Activist-turned-election strategist who now leads the Jan Suraaj Abhiyan, Prashant Kishor discussed at a recent Express Adda in New Delhi how the next 2024 election would determine whether voters would support or oppose Prime Minister Narendra Modi in the 2024 Lok Sabha election and how the opposition was wasting its opportunities, particularly in terms of coming up with a counter-balance to Hindutva.
Kishor said he was aware that many individuals seated in Delhi were fixated with Hindutva. He said while there might be others who subscribe to the Hindutva doctrine of the BJP, there are also a lot of people who don’t. Now, Kishor said, while the BJP had everything — machinery, message, organization, and all — if all these factors were to be summed up, the vote share would not go beyond 38% of the electorate.
Kishor said whereas ‘mandir’ seemed to be a major issue, which will undoubtedly inspire BJP members, sympathizers and voters, and perhaps as a result, the voting percentage would rise, he did not come across many people who claimed that they were switching to the BJP because of the Ram Lalla consecration in Ayodhya.
To his amazement, Kishore said, he had observed that it was more due to the abrogation of Article 370 that the BJP gained a lot of incremental voters. Although the temple is undoubtedly a steroid, according to Kishor, it won’t increase the BJP’s vote share.
Kishor does not think there has been a seismic shift in Hindu society, that Indians are becoming more extreme as a people, that the Hindus have suddenly begun despising Muslims, or that they want a Hindu Rashtra. However, the calculative election strategist observes: “You need a minimum of 55% to 60% Hindus to be following and buying that idea because the moment you have 60% Hindus voting for the BJP, you are talking about a 48%-plus vote (share of the entire Indian electorate). But even though it seems that from 45 to 55 is only 10 percentage points, it could take 20 to 30 years.”
RSS hard-working, opposition silly: Prashant Kishor
It has taken the Rashtriya Swayamsevak Sangh more than 50 years to achieve this degree of, in Kishor’s opinion, unity among Hindus around the concept of a Hindu worldview, rather than polarisation, and they have yet to reach the 50% mark.
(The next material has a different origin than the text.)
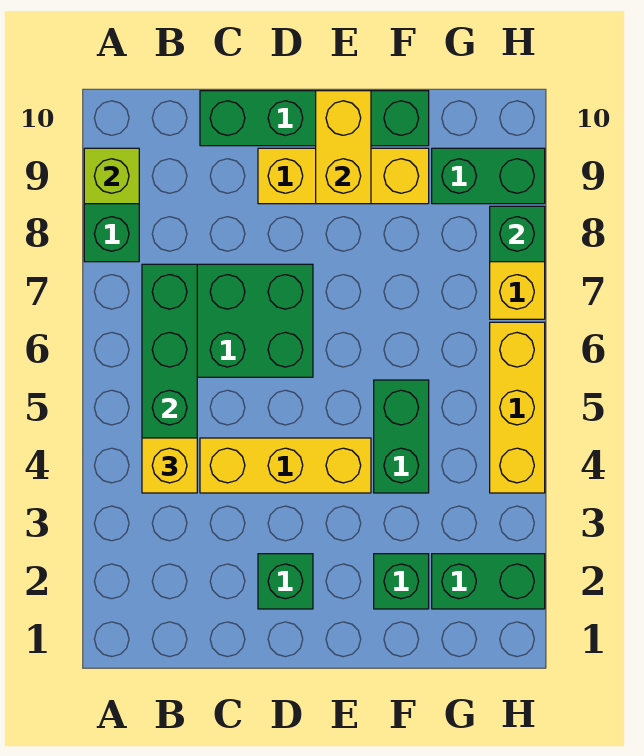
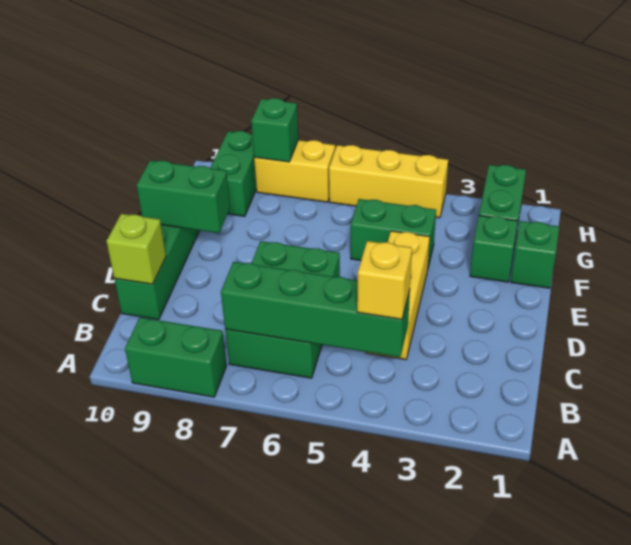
lime 1x1 brick [84,148,139,204] -> lime 1x1 brick moved to [106,214,166,284]
green 1x1 brick [258,554,313,609] -> green 1x1 brick moved to [511,221,559,288]
yellow 1x3 brick [258,148,429,204] -> none
yellow 1x2 brick [316,91,371,204] -> green 1x2 brick [137,160,230,233]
The word “secular” is not hurting the opposition’s chances of winning, according to the strategist-activist. They are failing because they are incompetent and, he says, they have been lethargic. For whatever reason, nine months prior to the general election, the opposition formed the I.N.D.I.A. coalition. When the BJP lost the Bengal election two years ago, or even sooner, what stopped, he questioned, all these ‘intelligent’ men and women leading the opposition parties from doing it?
Kishor noted during the media event that there had not been a single public meeting since the I.N.D.I.A. alliance’s founding meeting in June 2023 beyond six sporadic days.
Kishor went on to brand Akhilesh Yadav, Aditya Thackeray, Chirag Paswan, KTR (KT Rama Rao), Jagan Reddy, Raghav Chadha, Omar Abdullah, Udhayanidhi Stalin and Abhishek Banerjee as “potted plants”, reposing no faith in their ability to rise higher.